Research finds as many as 1 in 20 patients with a cardiac implantable electronic device (CIED), such as a pacemaker or implantable defibrillator, develops an infection within three years of implantation. However, despite evidence-based guidelines, many patients with a CIED infection do not receive the most up-to-date, evidence-based care. A new report from the American Heart Association’s National CIED Infection Initiative aims to change that.

The report is the result of a summit of key opinion leaders, stakeholders, medical societies, how to test for low testosterone at home patient groups and other system of care participants convened by the American Heart Association, a global force for healthier lives for all, as part of the larger initiative. The summit, held in March, aimed to identify barriers, opportunities and recommendations to support improved awareness, detection and management of CIED infections.

Although timely removal of the device is the most appropriate treatment option for patients who develop a CIED infection, many do not receive this procedure, according to a past study in the American Heart Association’s journal Circulation: Arrhythmia and Electrophysiology.

“CIED infections, although not frequent, are not rare either, and recent research shows just 1 in 5 patients with a CIED infection has the device fully removed,” said Dr. Bruce Wilkoff, MD, volunteer chair of the American Heart Association CIED Infection Summit planning group and director of cardiac pacing and tachyarrhythmia devices at Cleveland Clinic. “The cost is pain, hospitalization, surgery and, when not recognized and treated appropriately, death. Although effective therapies are available, many of these infections are not detected or treated according to guidelines.”
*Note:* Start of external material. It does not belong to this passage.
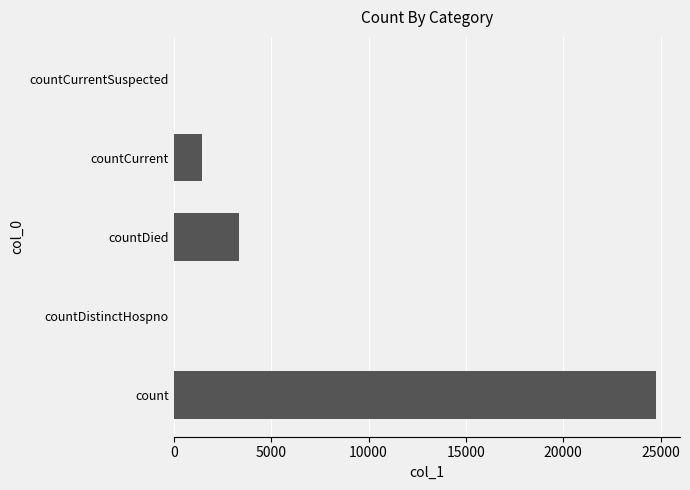

True or false: the data shows -13624 at countCurrentSuspected.

False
Insights and data presented at the summit identified a clear problem. The resulting call to action is multilayered and relies on health care professionals evaluating how CIED infection patients are being treated, driving guideline adherence, and communicating existing gaps in care. Patients are called on to advocate for their own health. Stakeholders identified an initial road map to drive change that is outlined in action items organized according to three categories:

  • Prevention, Detection and Diagnosis: Identifying the most critical problems across clinical settings, connecting the dots for clinicians, including the role of informatics.
  • Improving Treatment and Management of CIED Infection: Recommendations to enhance systems of care.
  • Awareness and Education: Examples of consumer and health care professional initiatives in other diseases.